U.S. – Latin American Relations: Paternalism to Partnership [Opinion]
It's time to break out of the restrictive Summit of the Americas straightjacket.
June 13, 2013— -- It's rare that both the U.S. president and vice president travel to Latin America and the Caribbean in the same year, much less the same month. But that's exactly what just occurred with President Barack Obama's trip to Mexico and Central America, and Vice President Joe Biden's travel to Brazil, Colombia, and Trinidad and Tobago in May. These trips—and also early June meetings in Washington with the presidents of Chile and Peru and Secretary of State John Kerry's trip to Guatemala, a state visit for the president of Brazil in October, and meaningful immigration reform—offer the best opportunity in some time to establish a more consequential U.S. policy toward the Americas.
For many years the foundation for policy has been the belief that democracy is both secure and ingrained in the minds of the people of Latin America and the Caribbean, and that partnership with the United States is a natural result. Washington assumes that democracies once established through free and fair elections will remain democratic, and that democratic institutions will deepen and prosper over time. The United States also anticipates that democratically-elected governments will transition power regularly and peacefully to a legitimate opposition, abide by a rule of law that supersedes any individual government, maintain human rights protections, and respect a free press.
While most nations in Latin America are strong if imperfect democracies, others such as Venezuela are moving backward as their populist leaders bend laws and institutions to the individual will of the president. At the same time, some of the strongest democracies have enabled these actions by selectively turning a blind eye to threats to democracy outside their own borders.
As a result, the pan-regional, consensus-based agenda as represented by the periodic Summits of the Americas has increasingly become a relic. The Summit one year ago in Cartagena broke up in disarray over the Falkland Islands and whether Cuba's president should be included in future Summits of the democratic leaders. Promotion of a meaningful economic integration agenda—the original purpose of the Summits—was not even discussed.
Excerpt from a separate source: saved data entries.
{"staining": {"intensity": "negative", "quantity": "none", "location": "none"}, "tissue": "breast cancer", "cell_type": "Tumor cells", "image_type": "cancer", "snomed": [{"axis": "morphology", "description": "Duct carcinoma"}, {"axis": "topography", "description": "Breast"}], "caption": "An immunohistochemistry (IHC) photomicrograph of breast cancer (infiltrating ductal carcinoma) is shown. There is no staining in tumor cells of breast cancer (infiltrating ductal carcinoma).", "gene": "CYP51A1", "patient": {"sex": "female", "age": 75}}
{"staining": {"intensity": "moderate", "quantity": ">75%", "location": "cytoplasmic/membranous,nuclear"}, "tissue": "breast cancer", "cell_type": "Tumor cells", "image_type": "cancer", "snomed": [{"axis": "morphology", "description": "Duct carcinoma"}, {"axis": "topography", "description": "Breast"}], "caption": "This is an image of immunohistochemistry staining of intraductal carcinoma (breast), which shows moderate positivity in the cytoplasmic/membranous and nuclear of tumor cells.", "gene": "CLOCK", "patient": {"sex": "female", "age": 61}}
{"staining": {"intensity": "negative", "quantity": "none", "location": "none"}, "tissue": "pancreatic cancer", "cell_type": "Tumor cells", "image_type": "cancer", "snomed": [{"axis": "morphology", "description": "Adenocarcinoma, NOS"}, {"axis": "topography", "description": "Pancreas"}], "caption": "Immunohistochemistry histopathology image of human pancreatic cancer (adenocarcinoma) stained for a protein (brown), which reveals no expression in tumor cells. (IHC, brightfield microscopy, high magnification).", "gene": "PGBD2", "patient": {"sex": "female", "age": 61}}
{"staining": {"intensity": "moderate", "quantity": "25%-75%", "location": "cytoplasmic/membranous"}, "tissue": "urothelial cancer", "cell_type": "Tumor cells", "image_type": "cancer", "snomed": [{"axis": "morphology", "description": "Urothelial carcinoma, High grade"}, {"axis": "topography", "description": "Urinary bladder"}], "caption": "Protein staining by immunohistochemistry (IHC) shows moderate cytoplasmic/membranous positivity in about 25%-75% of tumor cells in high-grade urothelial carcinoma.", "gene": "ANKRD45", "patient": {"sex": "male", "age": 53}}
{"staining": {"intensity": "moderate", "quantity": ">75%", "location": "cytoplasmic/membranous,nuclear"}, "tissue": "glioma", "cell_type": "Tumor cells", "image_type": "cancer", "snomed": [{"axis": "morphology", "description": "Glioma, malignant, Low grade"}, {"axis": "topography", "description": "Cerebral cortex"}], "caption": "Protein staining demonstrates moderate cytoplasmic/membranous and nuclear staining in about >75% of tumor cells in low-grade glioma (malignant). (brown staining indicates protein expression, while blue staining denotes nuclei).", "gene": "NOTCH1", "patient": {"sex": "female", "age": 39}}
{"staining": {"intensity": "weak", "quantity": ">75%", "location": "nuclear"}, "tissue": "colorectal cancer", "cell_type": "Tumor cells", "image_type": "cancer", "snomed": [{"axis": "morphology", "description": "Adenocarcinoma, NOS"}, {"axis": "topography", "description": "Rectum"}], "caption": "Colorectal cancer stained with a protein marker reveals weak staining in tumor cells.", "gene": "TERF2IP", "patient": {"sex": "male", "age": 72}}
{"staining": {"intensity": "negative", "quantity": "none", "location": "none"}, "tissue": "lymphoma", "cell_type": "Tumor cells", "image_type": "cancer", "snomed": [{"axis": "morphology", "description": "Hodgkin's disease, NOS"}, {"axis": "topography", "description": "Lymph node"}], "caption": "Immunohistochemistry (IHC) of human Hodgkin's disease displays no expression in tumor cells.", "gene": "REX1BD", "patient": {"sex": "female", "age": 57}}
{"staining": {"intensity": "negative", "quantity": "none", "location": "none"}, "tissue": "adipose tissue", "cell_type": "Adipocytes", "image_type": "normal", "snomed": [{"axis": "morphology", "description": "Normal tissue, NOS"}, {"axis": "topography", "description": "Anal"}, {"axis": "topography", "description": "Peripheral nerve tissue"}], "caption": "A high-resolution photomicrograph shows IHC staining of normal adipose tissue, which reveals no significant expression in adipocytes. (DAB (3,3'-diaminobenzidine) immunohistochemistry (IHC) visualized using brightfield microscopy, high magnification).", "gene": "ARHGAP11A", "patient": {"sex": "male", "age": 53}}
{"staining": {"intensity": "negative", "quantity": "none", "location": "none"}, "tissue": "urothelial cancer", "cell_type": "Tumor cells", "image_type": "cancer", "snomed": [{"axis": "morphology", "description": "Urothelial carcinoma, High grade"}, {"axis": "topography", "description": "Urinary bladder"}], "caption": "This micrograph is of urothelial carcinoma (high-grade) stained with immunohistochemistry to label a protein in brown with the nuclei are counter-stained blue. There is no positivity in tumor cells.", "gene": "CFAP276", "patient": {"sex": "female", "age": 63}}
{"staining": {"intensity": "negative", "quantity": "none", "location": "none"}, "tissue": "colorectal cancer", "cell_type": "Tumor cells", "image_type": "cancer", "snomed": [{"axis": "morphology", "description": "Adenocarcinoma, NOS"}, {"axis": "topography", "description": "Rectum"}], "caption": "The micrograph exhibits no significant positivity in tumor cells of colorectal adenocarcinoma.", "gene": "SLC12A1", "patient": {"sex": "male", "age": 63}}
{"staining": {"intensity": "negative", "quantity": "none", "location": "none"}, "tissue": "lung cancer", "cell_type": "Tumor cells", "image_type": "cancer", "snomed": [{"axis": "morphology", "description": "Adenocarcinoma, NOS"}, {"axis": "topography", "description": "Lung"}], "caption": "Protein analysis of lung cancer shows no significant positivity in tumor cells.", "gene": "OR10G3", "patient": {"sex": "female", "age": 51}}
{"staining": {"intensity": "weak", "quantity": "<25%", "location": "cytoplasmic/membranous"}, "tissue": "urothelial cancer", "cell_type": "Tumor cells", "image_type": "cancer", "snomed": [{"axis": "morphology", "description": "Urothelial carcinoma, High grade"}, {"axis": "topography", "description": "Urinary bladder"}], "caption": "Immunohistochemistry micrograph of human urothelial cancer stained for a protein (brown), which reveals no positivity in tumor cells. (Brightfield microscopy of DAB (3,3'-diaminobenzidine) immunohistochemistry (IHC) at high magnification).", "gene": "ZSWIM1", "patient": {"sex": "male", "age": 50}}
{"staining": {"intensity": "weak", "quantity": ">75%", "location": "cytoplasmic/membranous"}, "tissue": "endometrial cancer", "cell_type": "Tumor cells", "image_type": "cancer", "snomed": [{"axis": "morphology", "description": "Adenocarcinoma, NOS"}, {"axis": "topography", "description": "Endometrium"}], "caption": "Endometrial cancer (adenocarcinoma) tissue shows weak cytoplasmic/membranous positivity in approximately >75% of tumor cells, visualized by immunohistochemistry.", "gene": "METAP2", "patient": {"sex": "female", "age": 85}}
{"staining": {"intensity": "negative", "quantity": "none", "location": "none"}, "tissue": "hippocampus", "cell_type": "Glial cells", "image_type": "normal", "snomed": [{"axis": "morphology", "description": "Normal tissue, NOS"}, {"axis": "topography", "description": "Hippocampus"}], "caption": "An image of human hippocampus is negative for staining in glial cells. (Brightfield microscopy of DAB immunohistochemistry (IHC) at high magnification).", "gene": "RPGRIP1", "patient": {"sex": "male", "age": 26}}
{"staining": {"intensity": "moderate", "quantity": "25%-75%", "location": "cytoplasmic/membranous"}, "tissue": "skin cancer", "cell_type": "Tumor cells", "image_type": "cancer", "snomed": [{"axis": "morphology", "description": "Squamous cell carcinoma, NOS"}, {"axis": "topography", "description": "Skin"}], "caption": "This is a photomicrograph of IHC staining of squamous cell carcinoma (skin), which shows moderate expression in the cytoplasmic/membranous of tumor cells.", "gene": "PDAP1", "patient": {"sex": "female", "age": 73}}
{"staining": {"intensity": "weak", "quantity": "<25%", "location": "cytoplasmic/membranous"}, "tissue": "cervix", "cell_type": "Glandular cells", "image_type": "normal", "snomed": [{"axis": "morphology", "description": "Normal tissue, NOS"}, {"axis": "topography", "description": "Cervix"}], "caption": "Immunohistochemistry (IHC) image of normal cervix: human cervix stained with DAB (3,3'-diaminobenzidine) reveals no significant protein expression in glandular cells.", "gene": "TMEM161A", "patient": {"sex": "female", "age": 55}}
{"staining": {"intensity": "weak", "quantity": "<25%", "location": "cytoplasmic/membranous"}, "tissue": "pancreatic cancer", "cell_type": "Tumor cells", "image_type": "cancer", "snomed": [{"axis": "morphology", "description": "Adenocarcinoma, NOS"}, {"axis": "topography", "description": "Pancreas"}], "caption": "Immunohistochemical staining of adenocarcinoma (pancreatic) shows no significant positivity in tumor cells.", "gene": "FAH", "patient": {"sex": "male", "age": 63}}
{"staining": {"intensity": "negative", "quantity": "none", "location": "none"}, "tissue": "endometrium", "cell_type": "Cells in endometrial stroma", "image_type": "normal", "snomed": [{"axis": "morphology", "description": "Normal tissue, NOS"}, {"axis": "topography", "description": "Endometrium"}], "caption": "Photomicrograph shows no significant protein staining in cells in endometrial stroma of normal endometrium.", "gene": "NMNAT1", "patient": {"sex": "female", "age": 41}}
The way to advance U.S. policy in this context is not to try to curry favor with countries such as Bolivia and Ecuador in an attempt to "bring them along." Neither is it to give a de facto veto to Brazil or other nations over U.S. initiatives on hemispheric trade and democracy initiatives when consensus cannot be achieved. Rather, the path forward is the one hinted at by the President's and Vice President's recent travel, whereby meaningful conversations occur with regional leaders who want to work together to get things done. Speaking to the Council of the Americas prior to his trip, Joe Biden said that the question should not be what the United States can do for the region, but rather what the United States can do with the region. That is the correct (even Kennedy-esque) formulation. But it also implies an obligation for the region itself, as well as a recognition that there are some nations able and willing to partner with the United States and some who may not yet be ready to do so.